Friday, July 11, 2008

XO study in Ethiopia


Ethiopia Implementation Report, September - December 2007 (pdf 14pp) by eduvision ("a Swiss company that offers an innovative turnkey solution for state-of-the-art education")

This report does provide some evidence for success in a method used to break down rigid, hierarchical teaching methods, which are part of a culture where it is seen to be impolite to question a teacher

In broad terms the method was to find ways of establishing some continuity with the existing culture and then, down the track, ask questions about what learning is being achieved through existing instructionist methods. In this case the way of joining but tweaking the existing culture was to provide interactive digital textbooks, rather than paper textbooks. The interactive features began to be used and appreciated by students and teachers

Melepo, an interactive book reader developed by Eduvision (http://www.eduvision.ch/en/OurService/melepo.php) was added to the OLPCs and for the older classes seems to have been the main software used (younger kids used games too). I think this software is commercial so, in that sense, it is difficult to generalise too much from this study.

Also, the school was atypical in a sense (page 11, "the prestigious nature of the schools served to attract unusually experienced and dedicated teachers") - the above average teacher quality would have contributed significantly to the success

Duration of the project seems to have been fairly short --> 3 weeks (page 7)

The authors of the report are cautious about their claims:
"There was great willingness to please amongst the teachers and the students. This resulted in difficulties obtaining honest and accurate feedback. Whilst methods were devised to overcome this constraint it remained a constant factor through the trial ..." (page 12)
and
"it would be premature to draw summative conclusions concerning the overall efficacy of the programme at this stage ... " (page 13)
Some good discussion by Mokurai about this paper on the OLPC wiki:
The reported test results mostly concerned Eduvision's Melopo activities, rather than Sugar Activities. Since Melopo is also somewhat collaborative, the results should transfer.

The most important observation is that teaching with the laptops, even under the constraints of the prevailing system, changed teacher behavior toward more effective methods.

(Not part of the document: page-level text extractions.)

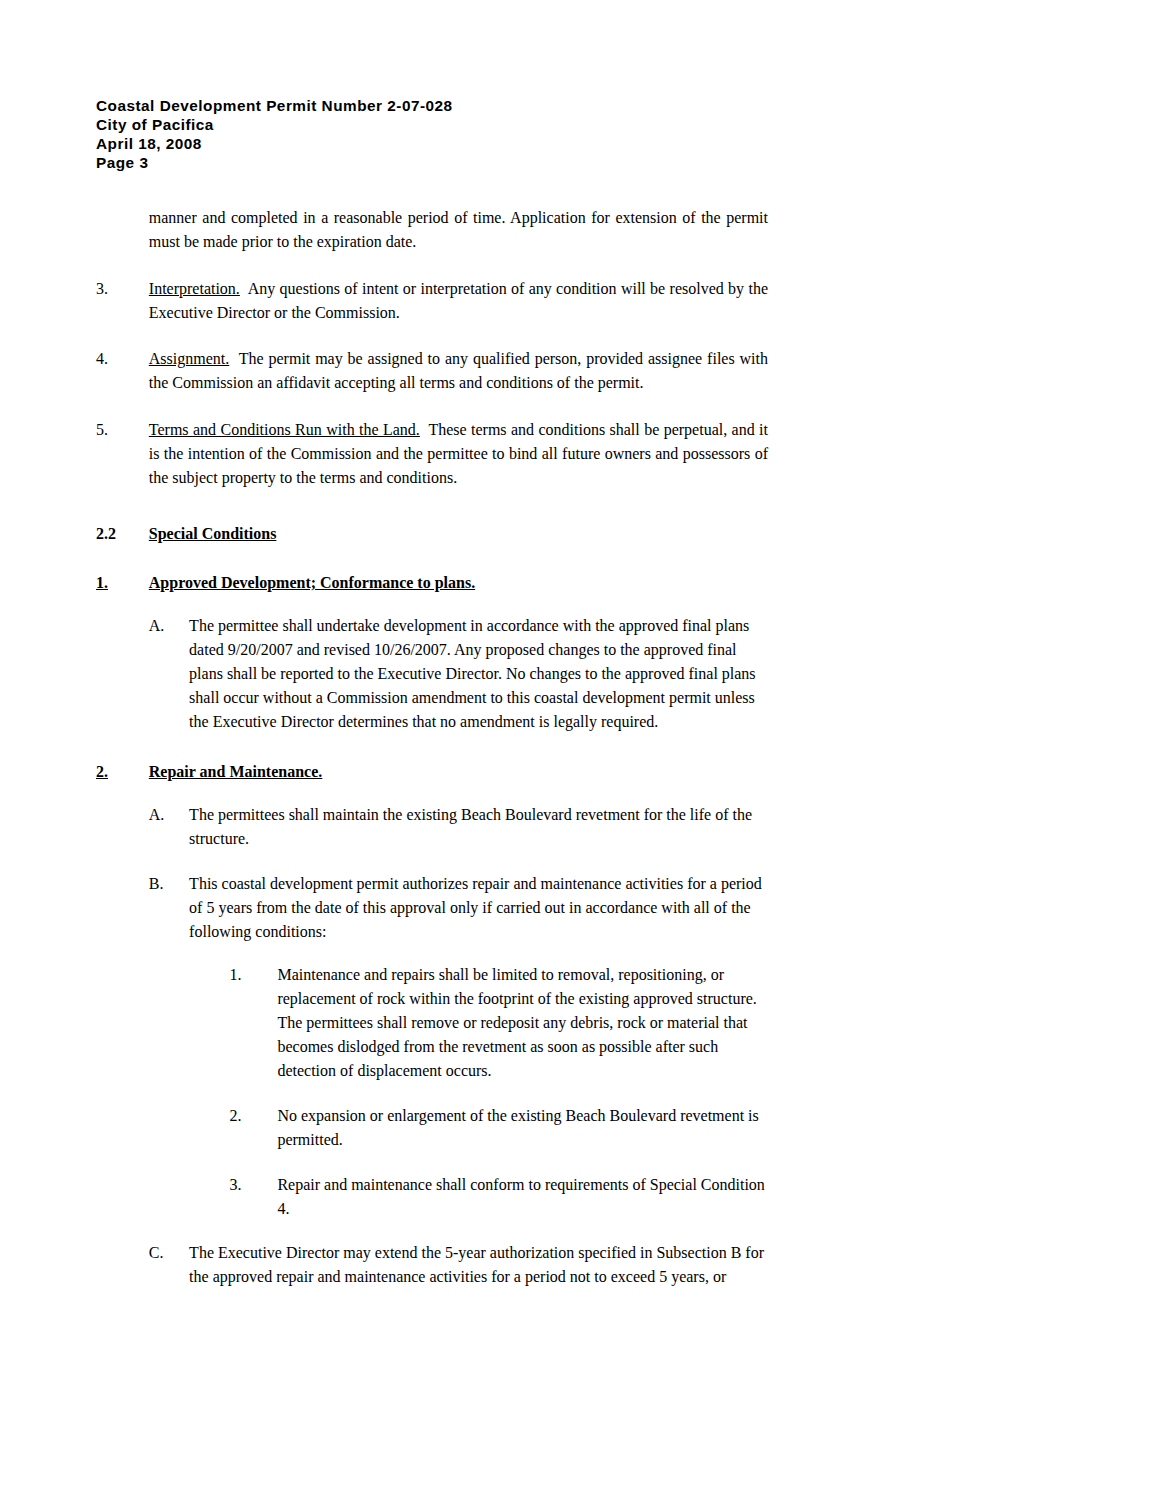Coastal Development Permit Number 2-07-028
City of Pacifica
April 18, 2008
Page 3
manner and completed in a reasonable period of time. Application for extension of the permit must be made prior to the expiration date.
3. Interpretation. Any questions of intent or interpretation of any condition will be resolved by the Executive Director or the Commission.
4. Assignment. The permit may be assigned to any qualified person, provided assignee files with the Commission an affidavit accepting all terms and conditions of the permit.
5. Terms and Conditions Run with the Land. These terms and conditions shall be perpetual, and it is the intention of the Commission and the permittee to bind all future owners and possessors of the subject property to the terms and conditions.
2.2 Special Conditions
1. Approved Development; Conformance to plans.
A. The permittee shall undertake development in accordance with the approved final plans dated 9/20/2007 and revised 10/26/2007. Any proposed changes to the approved final plans shall be reported to the Executive Director. No changes to the approved final plans shall occur without a Commission amendment to this coastal development permit unless the Executive Director determines that no amendment is legally required.
2. Repair and Maintenance.
A. The permittees shall maintain the existing Beach Boulevard revetment for the life of the structure.
B. This coastal development permit authorizes repair and maintenance activities for a period of 5 years from the date of this approval only if carried out in accordance with all of the following conditions:
1. Maintenance and repairs shall be limited to removal, repositioning, or replacement of rock within the footprint of the existing approved structure. The permittees shall remove or redeposit any debris, rock or material that becomes dislodged from the revetment as soon as possible after such detection of displacement occurs.
2. No expansion or enlargement of the existing Beach Boulevard revetment is permitted.
3. Repair and maintenance shall conform to requirements of Special Condition 4.
C. The Executive Director may extend the 5-year authorization specified in Subsection B for the approved repair and maintenance activities for a period not to exceed 5 years, or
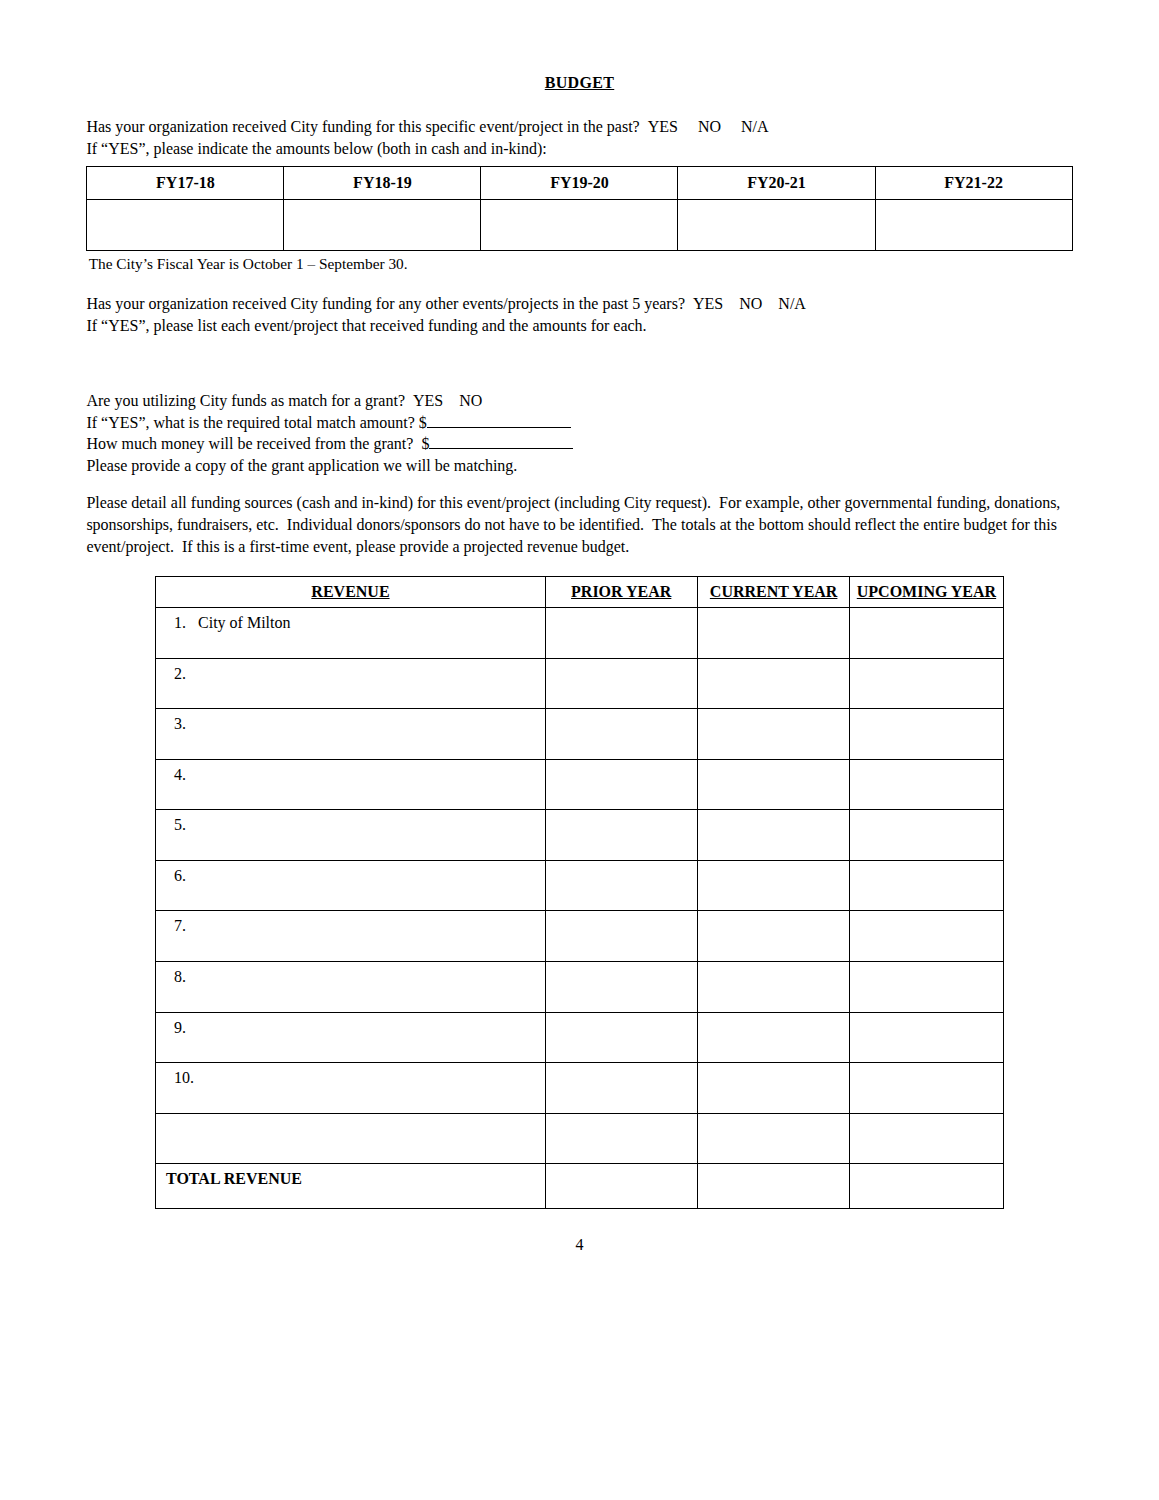BUDGET
Has your organization received City funding for this specific event/project in the past? YES NO N/A
If “YES”, please indicate the amounts below (both in cash and in-kind):
| FY17-18 | FY18-19 | FY19-20 | FY20-21 | FY21-22 |
| --- | --- | --- | --- | --- |
The City’s Fiscal Year is October 1 – September 30.
Has your organization received City funding for any other events/projects in the past 5 years? YES NO N/A
If “YES”, please list each event/project that received funding and the amounts for each.
Are you utilizing City funds as match for a grant? YES NO
If “YES”, what is the required total match amount? $
How much money will be received from the grant? $
Please provide a copy of the grant application we will be matching.
Please detail all funding sources (cash and in-kind) for this event/project (including City request). For example, other governmental funding, donations, sponsorships, fundraisers, etc. Individual donors/sponsors do not have to be identified. The totals at the bottom should reflect the entire budget for this event/project. If this is a first-time event, please provide a projected revenue budget.
| REVENUE | PRIOR YEAR | CURRENT YEAR | UPCOMING YEAR |
| --- | --- | --- | --- |
| 1. City of Milton | | | |
| 2. | | | |
| 3. | | | |
| 4. | | | |
| 5. | | | |
| 6. | | | |
| 7. | | | |
| 8. | | | |
| 9. | | | |
| 10. | | | |
| TOTAL REVENUE | | | |
4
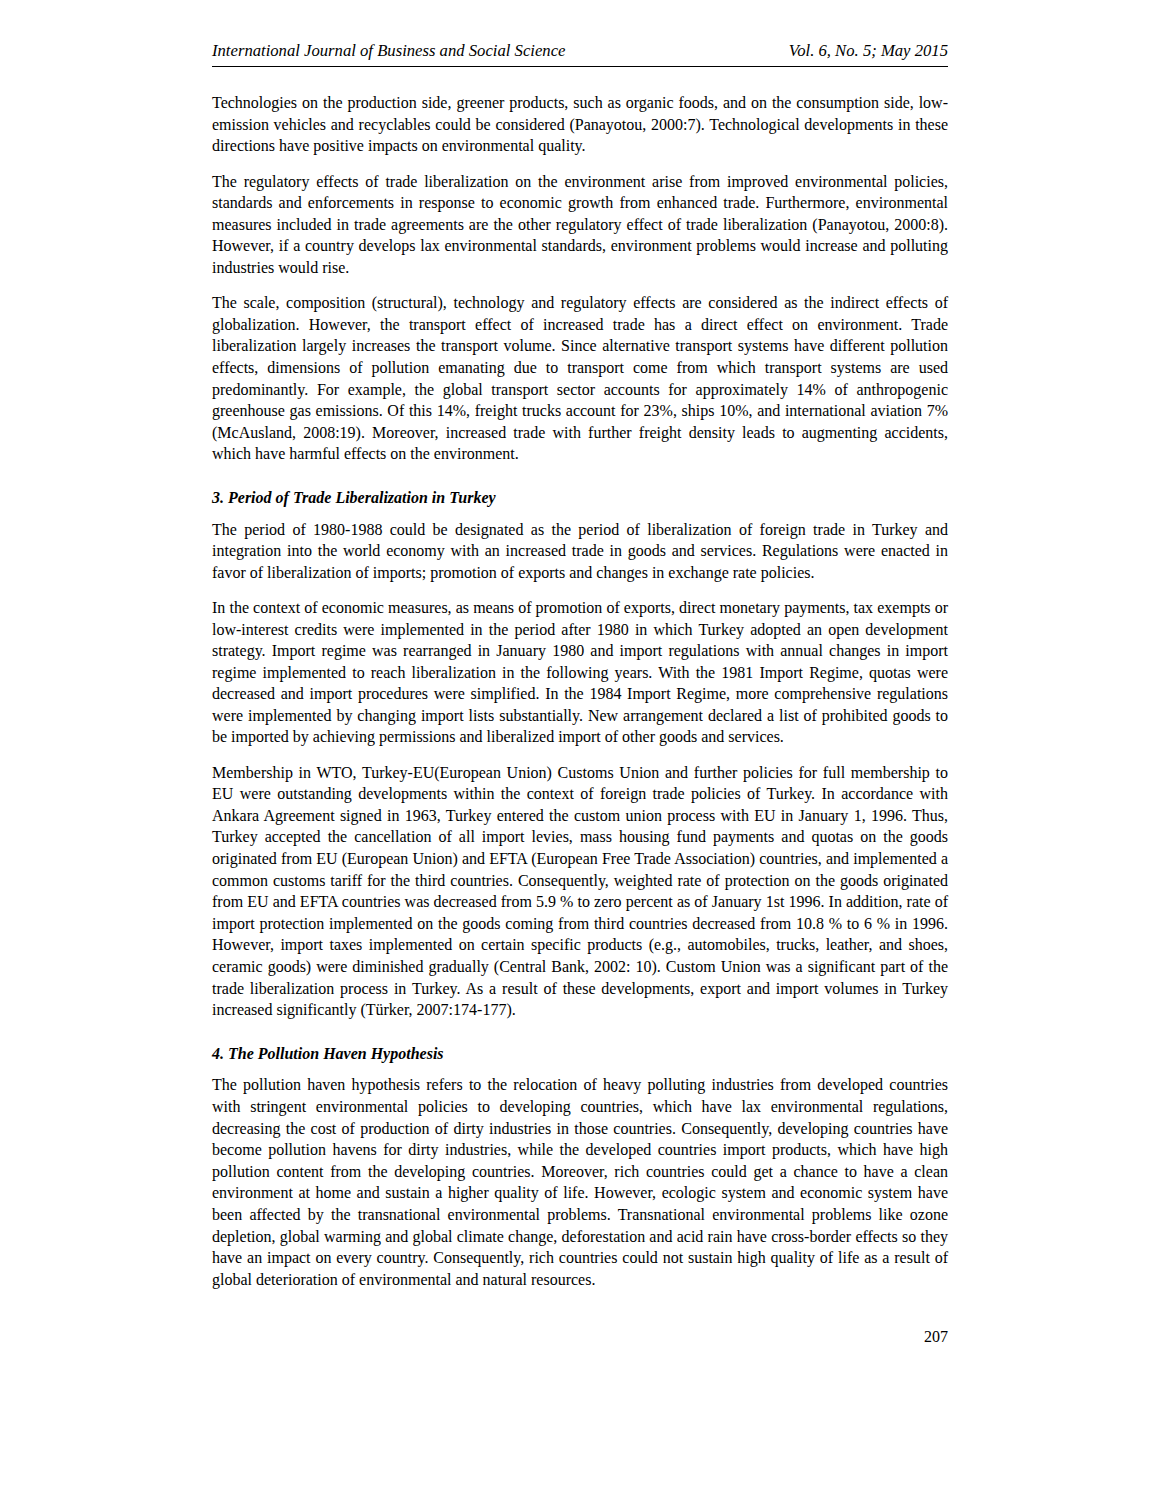International Journal of Business and Social Science Vol. 6, No. 5; May 2015
Technologies on the production side, greener products, such as organic foods, and on the consumption side, low-emission vehicles and recyclables could be considered (Panayotou, 2000:7). Technological developments in these directions have positive impacts on environmental quality.
The regulatory effects of trade liberalization on the environment arise from improved environmental policies, standards and enforcements in response to economic growth from enhanced trade. Furthermore, environmental measures included in trade agreements are the other regulatory effect of trade liberalization (Panayotou, 2000:8). However, if a country develops lax environmental standards, environment problems would increase and polluting industries would rise.
The scale, composition (structural), technology and regulatory effects are considered as the indirect effects of globalization. However, the transport effect of increased trade has a direct effect on environment. Trade liberalization largely increases the transport volume. Since alternative transport systems have different pollution effects, dimensions of pollution emanating due to transport come from which transport systems are used predominantly. For example, the global transport sector accounts for approximately 14% of anthropogenic greenhouse gas emissions. Of this 14%, freight trucks account for 23%, ships 10%, and international aviation 7% (McAusland, 2008:19). Moreover, increased trade with further freight density leads to augmenting accidents, which have harmful effects on the environment.
3. Period of Trade Liberalization in Turkey
The period of 1980-1988 could be designated as the period of liberalization of foreign trade in Turkey and integration into the world economy with an increased trade in goods and services. Regulations were enacted in favor of liberalization of imports; promotion of exports and changes in exchange rate policies.
In the context of economic measures, as means of promotion of exports, direct monetary payments, tax exempts or low-interest credits were implemented in the period after 1980 in which Turkey adopted an open development strategy. Import regime was rearranged in January 1980 and import regulations with annual changes in import regime implemented to reach liberalization in the following years. With the 1981 Import Regime, quotas were decreased and import procedures were simplified. In the 1984 Import Regime, more comprehensive regulations were implemented by changing import lists substantially. New arrangement declared a list of prohibited goods to be imported by achieving permissions and liberalized import of other goods and services.
Membership in WTO, Turkey-EU(European Union) Customs Union and further policies for full membership to EU were outstanding developments within the context of foreign trade policies of Turkey. In accordance with Ankara Agreement signed in 1963, Turkey entered the custom union process with EU in January 1, 1996. Thus, Turkey accepted the cancellation of all import levies, mass housing fund payments and quotas on the goods originated from EU (European Union) and EFTA (European Free Trade Association) countries, and implemented a common customs tariff for the third countries. Consequently, weighted rate of protection on the goods originated from EU and EFTA countries was decreased from 5.9 % to zero percent as of January 1st 1996. In addition, rate of import protection implemented on the goods coming from third countries decreased from 10.8 % to 6 % in 1996. However, import taxes implemented on certain specific products (e.g., automobiles, trucks, leather, and shoes, ceramic goods) were diminished gradually (Central Bank, 2002: 10). Custom Union was a significant part of the trade liberalization process in Turkey. As a result of these developments, export and import volumes in Turkey increased significantly (Türker, 2007:174-177).
4. The Pollution Haven Hypothesis
The pollution haven hypothesis refers to the relocation of heavy polluting industries from developed countries with stringent environmental policies to developing countries, which have lax environmental regulations, decreasing the cost of production of dirty industries in those countries. Consequently, developing countries have become pollution havens for dirty industries, while the developed countries import products, which have high pollution content from the developing countries. Moreover, rich countries could get a chance to have a clean environment at home and sustain a higher quality of life. However, ecologic system and economic system have been affected by the transnational environmental problems. Transnational environmental problems like ozone depletion, global warming and global climate change, deforestation and acid rain have cross-border effects so they have an impact on every country. Consequently, rich countries could not sustain high quality of life as a result of global deterioration of environmental and natural resources.
207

Instead of reciting instructions without a chance to try them out, students began to be encouraged to work on the computers, following instructions as they are given.

Teachers began to use structured group activities and competitions, and to ask students to present material to the class. The structured techniques that the teachers put into their XO lesson plans then spilled over into their non-computer classes. Where before any question from a student was seen as an insult to the teacher, teachers began to offer individual instruction while other students were occupied on the computers. Students were encouraged to work in small groups, and began to help each other. After a time, teachers began to allow questions generally, and to set aside time for them.

Student motivation was observed to be higher because they could mark up their electronic texts with notes and highlighting. This is a critical software function. Document readers alone are not sufficient. Eduvision recommends adding hyperlinks and some software functions to electronic texts. (I recommend adding way more software functions.)